Although India was not a part of the Ottoman Empire, we inherited the kabab culture probably from the Afghan invaders of north India in the 13th and 14th centuries. In India, the specialized cooks for kababs are called kababiyas. There are numerous kinds of kababs starting from lightly seasoned to heavy on spice, from chunks of chewy meat grilled to seared perfection to melt-in-the-mouth galauti kababs made with meat paste for a toothless old nawab. Indian kababs have a very distinct taste compared to their Middle Eastern or Central Asian cousins as they are infused with spices native to India and are made following specialized recipes perfected in the royal kitchens of the Mughal Empire by legendary families of kababiyas.
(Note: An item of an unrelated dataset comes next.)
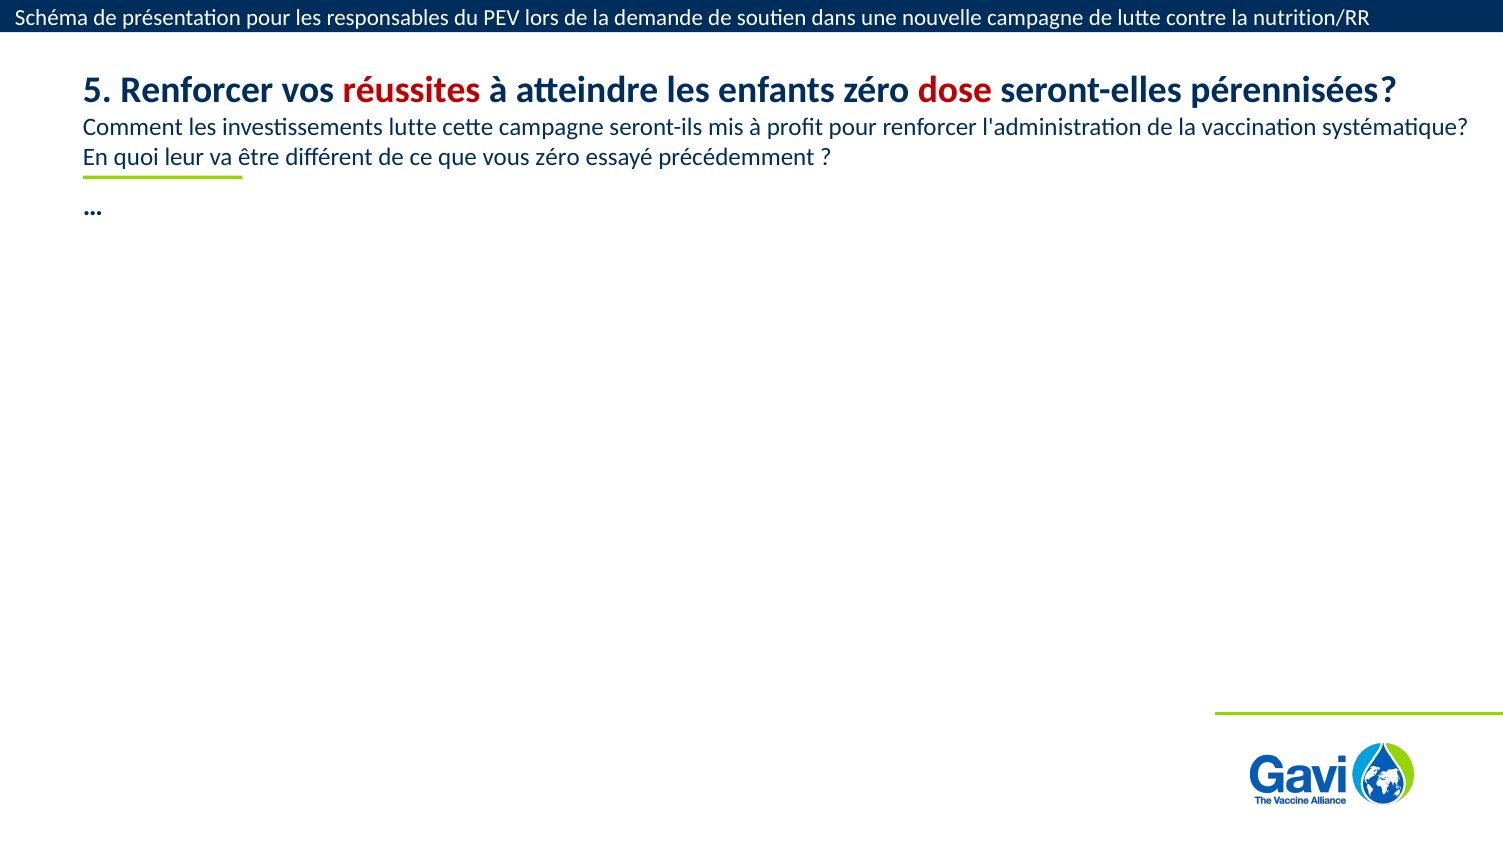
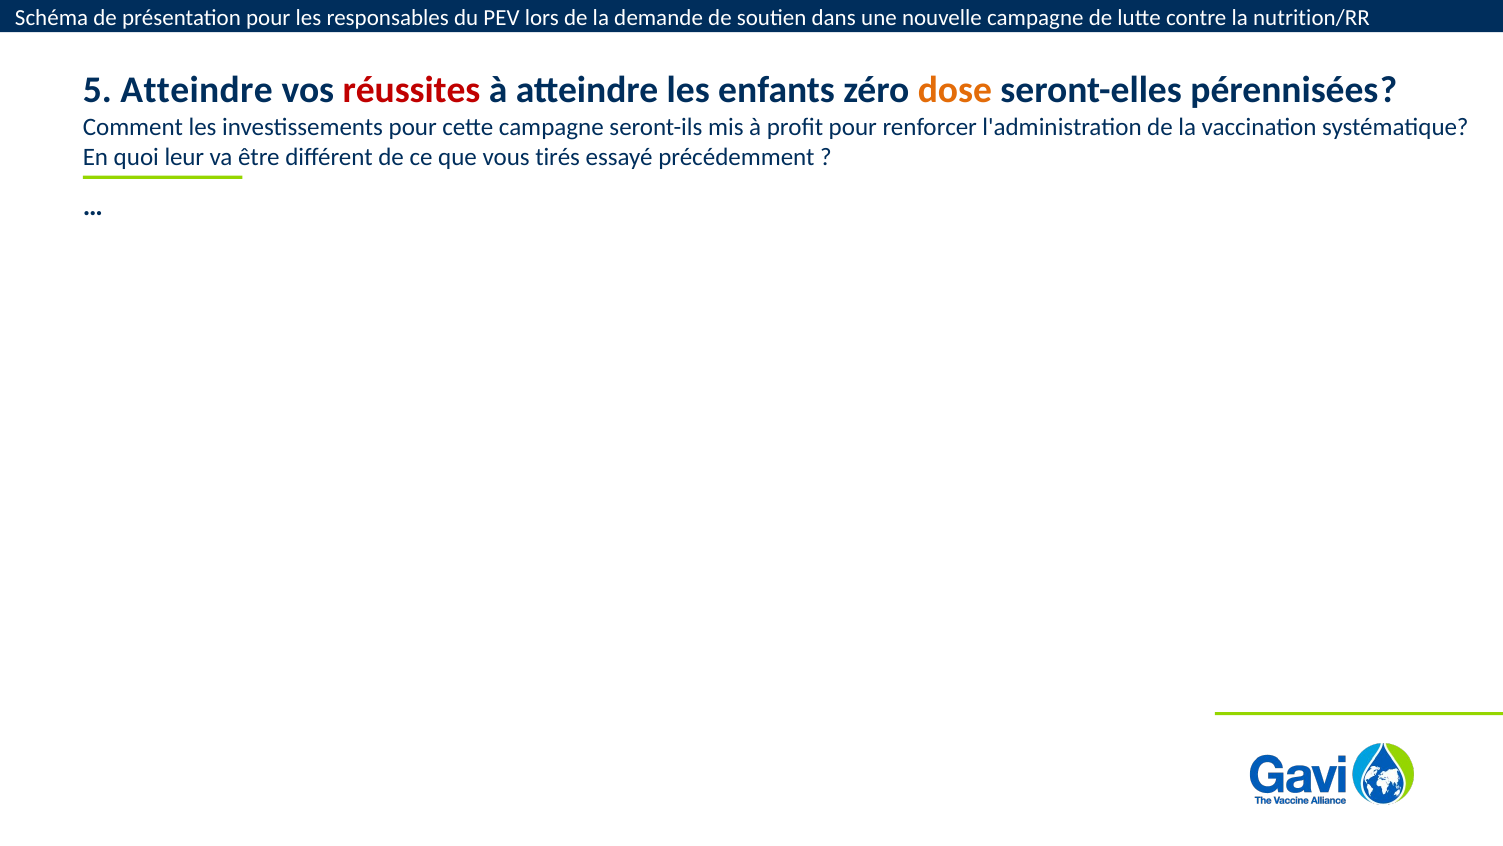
5 Renforcer: Renforcer -> Atteindre
dose colour: red -> orange
investissements lutte: lutte -> pour
vous zéro: zéro -> tirés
Murgh malai tikka kabab is one such kabab which is an Indian kabab with a very distinct taste. Murgh is chicken and malai is cream. The name can be interpreted in two different ways, one being that the chicken cubes are marinated with cream along with other ingredients; alternatively, that the kabab itself is soft and creamy when eaten immediately after cooking. I have adapted the recipe from here and made slight changes. These kababs are best eaten by themselves with a dash of chat masala (or black salt and lemon juice) and an onion- cucumber salad on the side. You can also tuck them in pita bread and make a wrap, or just eat them with any green salad too.




Chicken breast: 1 lb.

Cardamom powder: 1 pinch

Grated sharp cheddar cheese: 2-3 tbsp.

Cilantro: loosely a handful copped

Corn flour:  1 tbsp.

Sour cream: 2 tbsp.

Ginger garlic paste: 1 tsp.

Green chilies: 1-2 nos.

Meat tenderizer or raw papaya paste: 1/4 – tsp. (if you do not have ready-made meat tenderizer, use papaya paste as mentioned or mash up half (or even less) a kiwi and add it to the meat. Just  like the papain in papaya, actinidin in kiwi acts as a natural enzyme and breaks down the meat tendons/fibers. Do not tempt to use more of any of the meat tenderizer, it will make your meat a mush and the kababs will not hold its shape)

Oil: 1 tbsp.

Black/white pepper powder: 1 pinch

Salt: to taste


  • Cut the chicken breast into bite sized pieces and wash them well. Drain them and then pat them very well to get rid of excess moisture.
  • Grind the green chilies and cilantro together with little to no water.
  • Marinate the chicken with all the ingredients and keep it in the fridge overnight.
  • Take them out of the fridge well ahead of their cooking and let them come to room temperature.
  • Set the oven to broil or the highest possible setting in your oven. If you can fire a charcoal grill, nothing like it.
  • Put the meat in the skewers leaving a little bit of space in between. (If you are using wooden skewers, soak them in water for half-n-hour to an hour. Take them out of the water and let them dry out before putting the meat in. Otherwise the skewers will burn. If using metal skewers, brush oil on the skewers before putting the meat in).
  • Brush oil over the meat and arrange the skewers on a cooling rack or a baking tray.
  • Place the rack/tray around six inches below the hot wire or six inches above if using a charcoal fire. (I place the skewers on a perforated sheet/cooling rack to allow the marinade to drip)
  • Grill the meat for approximately 8-10 minutes each side (I go 8 minutes on one side and then 5-6 minutes the other). The cooking time will greatly vary depending on the size of the meat cubes, oven setting and quality of the meat. So, keep an eye on them, do NOT overcook them. They will become dry.
  • Serve them immediately.

If you are using organic free range chicken, you can skip the meat tenderizer or papaya paste.